Connecting to PostgreSQL/PostGIS from .NET
Another developer on the team had a need to project coordinates in decimal degrees to state plane on the fly (i.e. all we had was a pair of coordinates). As ArcIMS was totally dissatisfied with the idea, I suggested using a simple SQL command to PostgreSQL/PostGIS. Then came the next logical question - how does one connect to PostgreSQL from a .NET web service?
As it turns out, it was a lot easier than I expected. There’s a .NET driver for PostgreSQL at http://www.pgfoundry.org/projects/npgsql. Download the latest driver (currently Npgsql0.7.1-bin.zip), and copy the two dll’s in the Npgsql/bin/ms1.1 folder of the zip file to the bin folder of your .NET project. That’s it.
The .NET code is easily recognizable as standard (more or less) ADO.NET. First, import the Npgsql namespace.

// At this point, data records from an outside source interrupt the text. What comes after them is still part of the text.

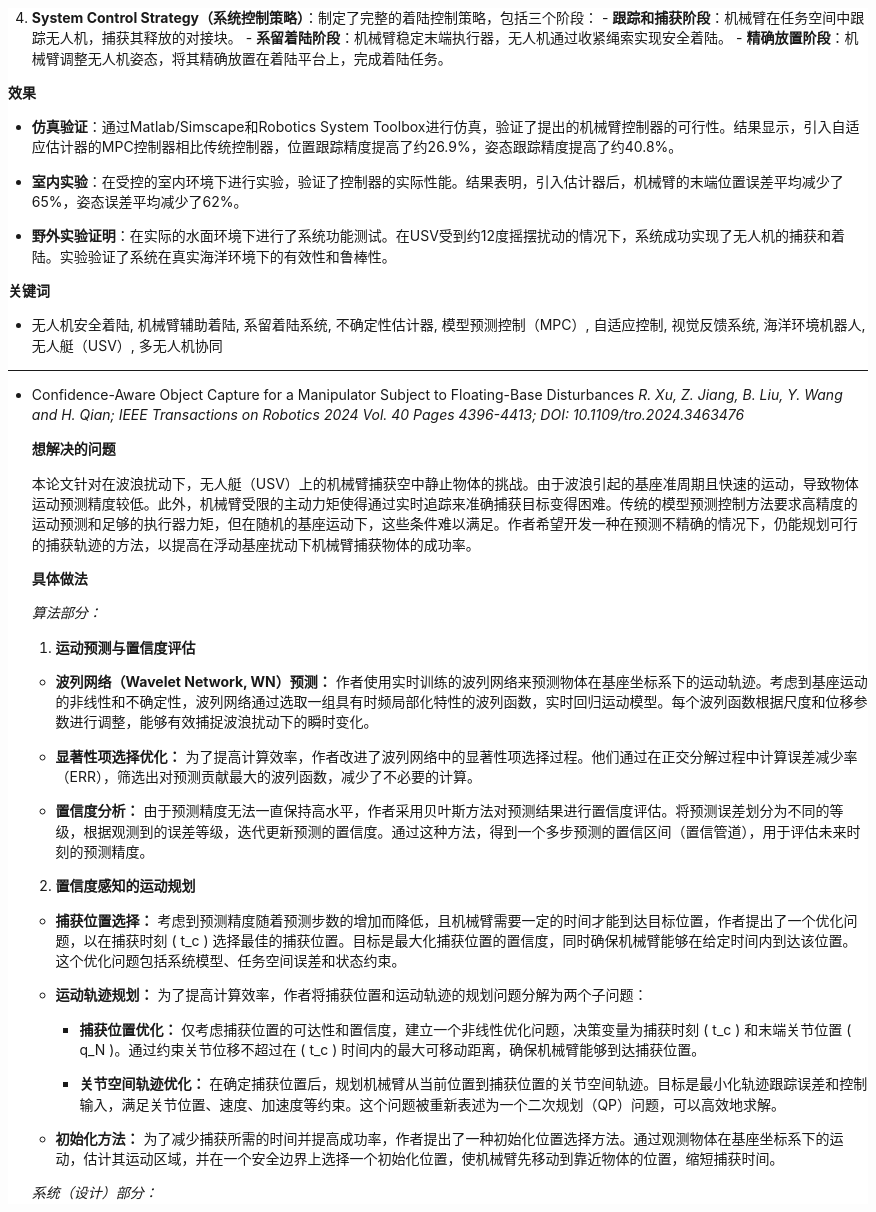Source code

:   4. **System Control Strategy（系统控制策略）**：制定了完整的着陆控制策略，包括三个阶段：
    - **跟踪和捕获阶段**：机械臂在任务空间中跟踪无人机，捕获其释放的对接块。
    - **系留着陆阶段**：机械臂稳定末端执行器，无人机通过收紧绳索实现安全着陆。
    - **精确放置阶段**：机械臂调整无人机姿态，将其精确放置在着陆平台上，完成着陆任务。

  **效果**

  - **仿真验证**：通过Matlab/Simscape和Robotics System Toolbox进行仿真，验证了提出的机械臂控制器的可行性。结果显示，引入自适应估计器的MPC控制器相比传统控制器，位置跟踪精度提高了约26.9%，姿态跟踪精度提高了约40.8%。

  - **室内实验**：在受控的室内环境下进行实验，验证了控制器的实际性能。结果表明，引入估计器后，机械臂的末端位置误差平均减少了65%，姿态误差平均减少了62%。

  - **野外实验证明**：在实际的水面环境下进行了系统功能测试。在USV受到约12度摇摆扰动的情况下，系统成功实现了无人机的捕获和着陆。实验验证了系统在真实海洋环境下的有效性和鲁棒性。

  **关键词**

  - 无人机安全着陆, 机械臂辅助着陆, 系留着陆系统, 不确定性估计器, 模型预测控制（MPC）, 自适应控制, 视觉反馈系统, 海洋环境机器人, 无人艇（USV）, 多无人机协同

---

- Confidence-Aware Object Capture for a Manipulator Subject to Floating-Base Disturbances 
*R. Xu, Z. Jiang, B. Liu, Y. Wang and H. Qian; IEEE Transactions on Robotics 2024 Vol. 40 Pages 4396-4413; DOI: 10.1109/tro.2024.3463476*

  **想解决的问题**

  本论文针对在波浪扰动下，无人艇（USV）上的机械臂捕获空中静止物体的挑战。由于波浪引起的基座准周期且快速的运动，导致物体运动预测精度较低。此外，机械臂受限的主动力矩使得通过实时追踪来准确捕获目标变得困难。传统的模型预测控制方法要求高精度的运动预测和足够的执行器力矩，但在随机的基座运动下，这些条件难以满足。作者希望开发一种在预测不精确的情况下，仍能规划可行的捕获轨迹的方法，以提高在浮动基座扰动下机械臂捕获物体的成功率。

  **具体做法**

  *算法部分：*

  1. **运动预测与置信度评估**

    - **波列网络（Wavelet Network, WN）预测：** 作者使用实时训练的波列网络来预测物体在基座坐标系下的运动轨迹。考虑到基座运动的非线性和不确定性，波列网络通过选取一组具有时频局部化特性的波列函数，实时回归运动模型。每个波列函数根据尺度和位移参数进行调整，能够有效捕捉波浪扰动下的瞬时变化。

    - **显著性项选择优化：** 为了提高计算效率，作者改进了波列网络中的显著性项选择过程。他们通过在正交分解过程中计算误差减少率（ERR），筛选出对预测贡献最大的波列函数，减少了不必要的计算。

    - **置信度分析：** 由于预测精度无法一直保持高水平，作者采用贝叶斯方法对预测结果进行置信度评估。将预测误差划分为不同的等级，根据观测到的误差等级，迭代更新预测的置信度。通过这种方法，得到一个多步预测的置信区间（置信管道），用于评估未来时刻的预测精度。

  2. **置信度感知的运动规划**

    - **捕获位置选择：** 考虑到预测精度随着预测步数的增加而降低，且机械臂需要一定的时间才能到达目标位置，作者提出了一个优化问题，以在捕获时刻 \( t_c \) 选择最佳的捕获位置。目标是最大化捕获位置的置信度，同时确保机械臂能够在给定时间内到达该位置。这个优化问题包括系统模型、任务空间误差和状态约束。

    - **运动轨迹规划：** 为了提高计算效率，作者将捕获位置和运动轨迹的规划问题分解为两个子问题：

      - **捕获位置优化：** 仅考虑捕获位置的可达性和置信度，建立一个非线性优化问题，决策变量为捕获时刻 \( t_c \) 和末端关节位置 \( q_N \)。通过约束关节位移不超过在 \( t_c \) 时间内的最大可移动距离，确保机械臂能够到达捕获位置。

      - **关节空间轨迹优化：** 在确定捕获位置后，规划机械臂从当前位置到捕获位置的关节空间轨迹。目标是最小化轨迹跟踪误差和控制输入，满足关节位置、速度、加速度等约束。这个问题被重新表述为一个二次规划（QP）问题，可以高效地求解。

    - **初始化方法：** 为了减少捕获所需的时间并提高成功率，作者提出了一种初始化位置选择方法。通过观测物体在基座坐标系下的运动，估计其运动区域，并在一个安全边界上选择一个初始化位置，使机械臂先移动到靠近物体的位置，缩短捕获时间。

  *系统（设计）部分：*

Next, open a connection to PostgreSQL.
Dim conn As NpgsqlConnection = New NpgsqlConnection(“Server=your_server; Port=5432; User Id=your_user_name; Password=your_password; Database=your_database;”)
Next, issue the command. It looks more complicated than it is; the PostGIS documentation has a lot of details about the various functions, but this one creates geometry from digital degrees, transforms it to state plane, and extracts the x and y coordinates. Note we’re not calling any tables - we’re just running a PostGIS function.

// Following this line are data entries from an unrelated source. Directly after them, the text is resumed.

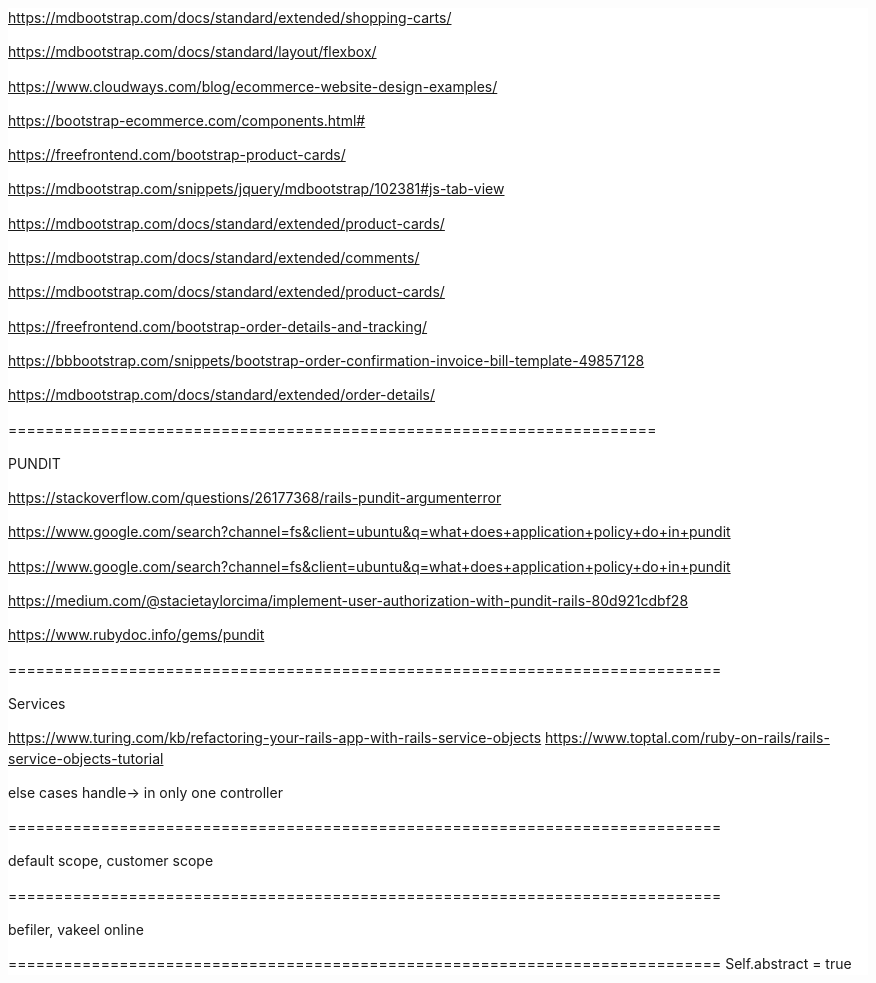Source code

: https://mdbootstrap.com/docs/standard/extended/shopping-carts/

https://mdbootstrap.com/docs/standard/layout/flexbox/

https://www.cloudways.com/blog/ecommerce-website-design-examples/

https://bootstrap-ecommerce.com/components.html#


https://freefrontend.com/bootstrap-product-cards/


https://mdbootstrap.com/snippets/jquery/mdbootstrap/102381#js-tab-view

https://mdbootstrap.com/docs/standard/extended/product-cards/

https://mdbootstrap.com/docs/standard/extended/comments/

https://mdbootstrap.com/docs/standard/extended/product-cards/

https://freefrontend.com/bootstrap-order-details-and-tracking/

https://bbbootstrap.com/snippets/bootstrap-order-confirmation-invoice-bill-template-49857128

https://mdbootstrap.com/docs/standard/extended/order-details/


======================================================================

PUNDIT

https://stackoverflow.com/questions/26177368/rails-pundit-argumenterror

https://www.google.com/search?channel=fs&client=ubuntu&q=what+does+application+policy+do+in+pundit

https://www.google.com/search?channel=fs&client=ubuntu&q=what+does+application+policy+do+in+pundit

https://medium.com/@stacietaylorcima/implement-user-authorization-with-pundit-rails-80d921cdbf28

https://www.rubydoc.info/gems/pundit



=============================================================================

Services


https://www.turing.com/kb/refactoring-your-rails-app-with-rails-service-objects
https://www.toptal.com/ruby-on-rails/rails-service-objects-tutorial




else cases handle-> in only one controller

=============================================================================

default scope, customer scope

=============================================================================

befiler, vakeel online


=============================================================================
Self.abstract = true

Dim command As NpgsqlCommand = New NpgsqlCommand(“select x(transform(GeomFromText(‘POINT(-80.759453 35.2485)’,4326),2264)) as xcoord, y(transform(GeomFromText(‘POINT(-80.759453 35.2485)’,4326),2264)) as ycoord”, conn)
Then we simply open up a datareader and toss out the state plane coordinates.
Dim dr As NpgsqlDataReader = command.ExecuteReader()
response.write(dr.Item(“xcoord”) & “ “ & dr.Item(“ycoord”))
That’s all there is to it. It’s faster than a blink, and you can send all kinds of geospatial questions at it - buffers, intersections, overlays, etc.
The PC isn’t the world’s biggest .NET fan, but for things like web services it’s awfully convenient. By using native .NET drivers for PostgreSQL you can take advantage of both worlds. Enjoy!